WHAT YOU HAVE TO DO: Output, word for word, every line from the line with "Follow the branches" through the final line of the data below.
-------- DATA IN THIS EXERCISE
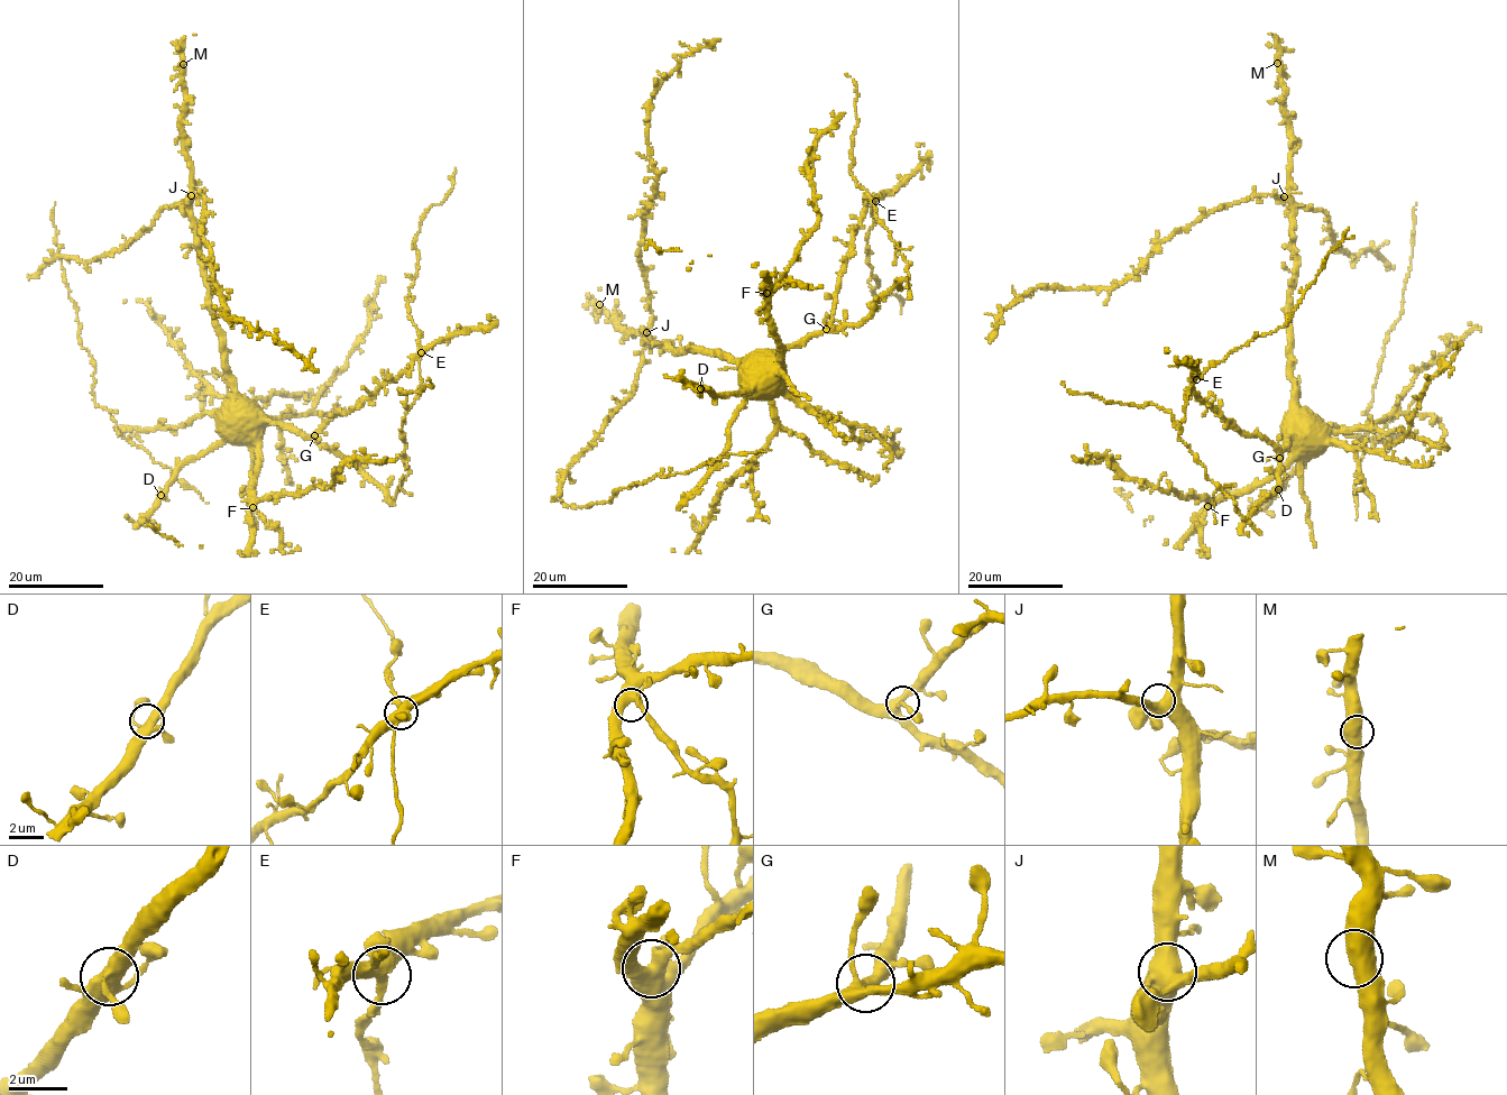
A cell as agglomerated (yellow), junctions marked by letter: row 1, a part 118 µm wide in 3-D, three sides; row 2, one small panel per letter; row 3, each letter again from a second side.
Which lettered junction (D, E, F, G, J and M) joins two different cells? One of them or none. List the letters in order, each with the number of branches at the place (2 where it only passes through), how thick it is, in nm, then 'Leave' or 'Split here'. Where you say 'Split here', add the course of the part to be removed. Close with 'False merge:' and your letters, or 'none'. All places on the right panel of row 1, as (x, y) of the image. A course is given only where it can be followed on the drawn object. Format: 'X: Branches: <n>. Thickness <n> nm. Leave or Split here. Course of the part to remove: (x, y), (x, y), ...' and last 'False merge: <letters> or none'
D: Branches: 5. Thickness 440 nm. Leave
E: Branches: 4. Thickness 480 nm. Leave
F: Branches: 4. Thickness 500 nm. Leave
G: Branches: 4. Thickness 400 nm. Leave
J: Branches: 3. Thickness 480 nm. Leave
M: Branches: 3. Thickness 460 nm. Leave
False merge: none

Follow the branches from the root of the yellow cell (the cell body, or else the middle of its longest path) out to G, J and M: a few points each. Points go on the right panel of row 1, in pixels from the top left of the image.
G: (1295, 421), (1279, 458)
J: (1295, 421), (1289, 312), (1296, 257), (1292, 203), (1284, 196)
M: (1295, 421), (1289, 314), (1296, 260), (1290, 198), (1293, 135), (1284, 107), (1280, 66), (1277, 63)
----------------
RESULT OF THE EXERCISE:
Follow the branches from the root of the yellow cell (the cell body, or else the middle of its longest path) out to G, J and M: a few points each. Points go on the right panel of row 1, in pixels from the top left of the image.
G: (1295, 421), (1279, 458)
J: (1295, 421), (1289, 312), (1296, 257), (1292, 203), (1284, 196)
M: (1295, 421), (1289, 314), (1296, 260), (1290, 198), (1293, 135), (1284, 107), (1280, 66), (1277, 63)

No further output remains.